Um das Beispiel nachzuvollziehen, öffnen Sie ein Terminal und wechseln Sie in ein Verzeichnis, in dem Sie Daten speichern können, etwa auf Ihrem USB-Stick.
Jetzt benutzen Sie das Programm wget
. Mit einer
Webadresse als Argument lädt es die entsprechende Datei herunter und speichert
sie im Arbeitsverzeichnis. So holen wir uns die Romane Pride and
Prejudice und Moby Dick, die dank Project Gutenberg als Textdateien
im Web zur Verfügung stehen:
$ wget https://www.gutenberg.org/files/1342/1342-0.txt
$ wget https://www.gutenberg.org/files/2701/2701-0.txt
Die Dateinamen sind nicht sehr aussagekräftig, also benennen wir sie um.
Dazu verwenden wir das Kommando mv
. Das erste Argument
ist der alte Dateiname, das zweite der neue:
$ mv 1342-0.txt pride-and-prejudice.txt
$ mv 2701-0.txt moby-dick.txt
Es empfiehlt sich, in Dateinamen keine Leerzeichen zu verwenden, da
das Leerzeichen auf der Kommandozeile Argumente voneinander trennt.

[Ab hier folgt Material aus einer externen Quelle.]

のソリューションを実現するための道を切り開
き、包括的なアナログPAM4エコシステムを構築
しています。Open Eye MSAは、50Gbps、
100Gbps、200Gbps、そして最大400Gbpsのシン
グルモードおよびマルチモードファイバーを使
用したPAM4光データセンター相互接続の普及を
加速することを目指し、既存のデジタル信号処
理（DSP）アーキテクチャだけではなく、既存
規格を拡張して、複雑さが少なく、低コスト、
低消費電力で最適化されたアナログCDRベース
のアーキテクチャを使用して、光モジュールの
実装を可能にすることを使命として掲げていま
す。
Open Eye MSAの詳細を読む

Argumente können zwar trotzdem Leerzeichen enthalten, aber man muss dann
Backslashes davorsetzen (Pride\ and\
Prejudice.txt
) oder das ganze Argument in Anführungszeichen
setzen ('Pride and Prejudice.txt'
), was
unhandlich und fehleranfällig ist. Also: nach Möglichkeit Leerzeichen
in Dateinamen vermeiden.
Weitere gute Tipps zum Benennen von Dateien in folgendem Foliensatz: Jenny Bryan: Naming Things.
Nun wollen wir mit Hilfe von wc
ermitteln, wie
viele Zeilen, Wörter und Zeichen jeweils in den beiden Dateien stecken. In
einem früheren Beispiel haben wir gesehen, dass wir wc
einen Dateinamen als Argument übergeben können, und wc
liest dann die Datei. Dass wc
seinen Input aus einer
Datei lesen kann, ist manchmal komfortabel, aber eigentlich überflüssig, denn
es gibt ja schon das Kommando cat
, das Dateien liest
und deren Inhalt ausgibt. Wir brauchen also eigentlich nur einen Weg, den
Output von cat
direkt als Input von wc
zu verwenden, um denselben Effekt zu erzielen.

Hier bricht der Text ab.